Preferably, the step S7 specifically includes:

s71: constructing a reward and punishment function:

r (t, a) is reward and punishment, t represents that the robot takes action at a certain moment, a represents the action taken by the robot at the moment, a target category appears in the semantic image matrix S of the robot, and the fact that the robot finds a target when the distance between the robot and the target category is calculated to be less than 0.5m is represented;

s72: and inputting the fusion characteristic vector Q into a deep convolutional neural network with initial weight, simulating a navigation strategy of a human expert by a machine to obtain demonstration experience, storing the demonstration experience into an initialized experience pool, initializing a value network J by using random weight values, initializing a target value network J' into a current value network, and cycling each event to obtain an optimal value network J.

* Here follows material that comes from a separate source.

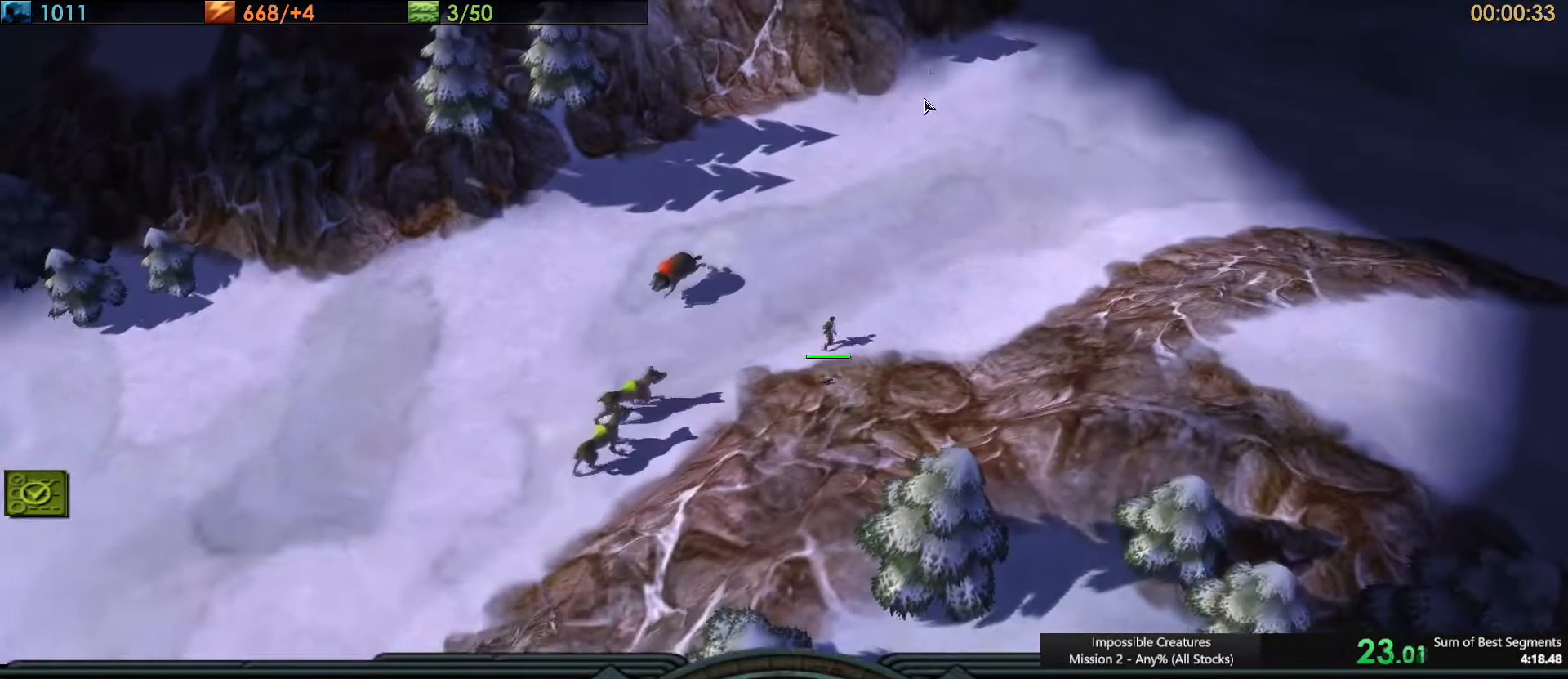
{"keys": [], "events": []}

Preferably, the training process of the value network in S72 specifically includes:

training a value network by using a reinforcement learning time difference method, recording the value network J as a current value network, initializing the training times to be 0, designing experience playback capacity and sampling quantity, setting a target network J', initializing the random pose of the robot, setting the training times, and selecting actions under the current state according to a greedy strategy:

wherein a is _t For the action taken at the next moment, a reward R (t, a) is obtained from the action taken, and the next state S _t Storing the updated reported value and state into an experience pool, updating the experience pool once every preset step number, and updating the current value network through a gradient descent algorithm until the robot reaches the final state and exceeds the set maximum time t _max 200 actions; otherwise, updating the current network to be a target network, and obtaining a value network J after the training times are reached.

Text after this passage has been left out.